Petra Schramek Agathe Kopp und Emma Hackl (r.): Sie engagieren sich und helfen so sich und anderen.

MÜNCHEN Emma Hackl beliebt zu scherzen: „Ich bin jetzt 18“, sagt sie und lacht still in sich hinein. Manchmal ist man erstaunt über die Fröhlichkeit, die Leute verströmen, deren langes Leben voller Schicksalsschläge ist. „Ja, als mein Mann den Schlaganfall hatte, da war mein Leben zu Ende“, hat die Münchnerin kurz zuvor erzählt. Sie hat sich dabei eine Träne aus dem Auge gewischt.

„Fünf Jahre habe ich ihn gepflegt.“ Und dann ist er gestorben. Es war das zweite Loch, in das Emma Hackl gefallen ist in kurzer Zeit. Ihr echtes Alter klingt so ähnlich wie 18. „Ich war Verkäuferin, habe dann zehn Jahre bei der Post Briefe sortiert von drei bis um acht“. Morgens? „Freilich morgens! Ihr wollts euerne Briefe doch in der Früh!“

Man spürt die Energie in Frau Hackl, die Kraft, mit der sie Herausforderungen anging, mit der sie sich aus dem tiefen Tal herausgearbeitet hat. „Ich bin jeden Tag ins Krankenhaus gefahren mit ihm“, erinnert sie sich an die letzten Jahre mit ihrem Mann. Und selbst ist sie auch krank geworden. Zwei Knieprothesen hat sie: „Wenn Sie an Mann im Rollstuhl ham, und dann kennas Eahna nimmer bückn – des is grausam.“ Und dann plötzlich war sie allein in der Wohnung: „Nix mehr zum waschen, nichts mehr zum kochen“, sagt sie. „Heut reichen mir sechs Kartoffeln für die ganze Woch.“

Nein, sie weiß nicht mehr den Tag, an dem sie beschloss, dass es so nicht mehr weitergeht. „Ich kann ja nicht immer nur rätseln oder in Kaufhäuser gehen.“ Irgendwann 2010 ist sie erstmals ins ASZ gegangen. Das Altenservice-Zentrum Schwabing-West ist eines von 32 in München, es ist eine städtische Einrichtung, die Caritas ist der Träger.

### Verfügbare Daten
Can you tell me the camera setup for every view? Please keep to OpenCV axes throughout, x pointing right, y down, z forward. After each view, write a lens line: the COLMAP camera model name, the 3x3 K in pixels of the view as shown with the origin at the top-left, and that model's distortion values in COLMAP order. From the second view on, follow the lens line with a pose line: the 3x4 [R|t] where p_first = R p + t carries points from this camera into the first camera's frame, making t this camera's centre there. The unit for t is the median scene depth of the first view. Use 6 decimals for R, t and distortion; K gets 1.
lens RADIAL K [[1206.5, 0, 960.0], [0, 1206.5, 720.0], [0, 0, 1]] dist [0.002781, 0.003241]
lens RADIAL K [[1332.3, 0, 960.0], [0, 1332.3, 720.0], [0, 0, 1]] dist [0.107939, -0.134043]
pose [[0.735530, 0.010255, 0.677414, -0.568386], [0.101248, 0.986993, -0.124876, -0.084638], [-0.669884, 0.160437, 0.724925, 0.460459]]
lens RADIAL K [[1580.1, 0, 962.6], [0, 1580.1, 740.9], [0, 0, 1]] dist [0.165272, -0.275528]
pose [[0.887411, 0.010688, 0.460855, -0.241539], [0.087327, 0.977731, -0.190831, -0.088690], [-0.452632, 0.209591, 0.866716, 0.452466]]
--
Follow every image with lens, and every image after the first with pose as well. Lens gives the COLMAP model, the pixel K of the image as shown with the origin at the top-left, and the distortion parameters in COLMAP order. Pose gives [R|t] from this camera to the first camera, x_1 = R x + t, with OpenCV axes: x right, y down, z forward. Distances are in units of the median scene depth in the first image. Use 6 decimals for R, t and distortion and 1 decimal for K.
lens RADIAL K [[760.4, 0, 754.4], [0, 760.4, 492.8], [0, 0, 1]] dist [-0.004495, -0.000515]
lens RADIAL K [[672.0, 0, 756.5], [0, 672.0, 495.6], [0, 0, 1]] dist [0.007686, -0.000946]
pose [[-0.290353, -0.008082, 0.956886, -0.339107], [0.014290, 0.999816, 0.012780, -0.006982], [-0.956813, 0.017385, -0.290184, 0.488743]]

### Arbeitsauftrag A
Kannst du den Abschnitt aus dem Text über Emma Hackl erneut wiedergeben, beginnend bei den Worten „MÜNCHEN Emma Hackl“ und endend nach „dem Auge gewischt.“, und dabei „Fröhlichkeit“ durch „Heiterkeit“ ersetzen?
### Arbeitsauftrag B
Wie könnte der Text über Emma Hackl nach seinem letzten Satz weitergehen? Schreib die Fortsetzung.

### Antwort A
MÜNCHEN Emma Hackl beliebt zu scherzen: „Ich bin jetzt 18“, sagt sie und lacht still in sich hinein. Manchmal ist man erstaunt über die Heiterkeit, die Leute verströmen, deren langes Leben voller Schicksalsschläge ist. „Ja, als mein Mann den Schlaganfall hatte, da war mein Leben zu Ende“, hat die Münchnerin kurz zuvor erzählt. Sie hat sich dabei eine Träne aus dem Auge gewischt.

### Antwort B
Hier fand Frau Hackl Kraft und – Freundinnen. Agathe Kopp zum Beispiel, die verteilte das Essen: „Ich hab 29 Jahre bei der Versicherung gearbeitet, acht Jahre hab ich das Kasino geleitet“. Immer schon war sie in der Gastronomie. „Unter Menschen sein“, das war ganz wichtig für sie. „Vor allem, nachdem mein Mann gestorben war: 2001 war das.“ Und das war nicht der erste Schicksalsschlag. Lange überlegt die 77-jährige, ob sie darüber reden will. Dann sagt sie es doch – ganz kurz. „Zwei Jahre vorher – meine Tochter“. Sie wurde nur 39 Jahre alt.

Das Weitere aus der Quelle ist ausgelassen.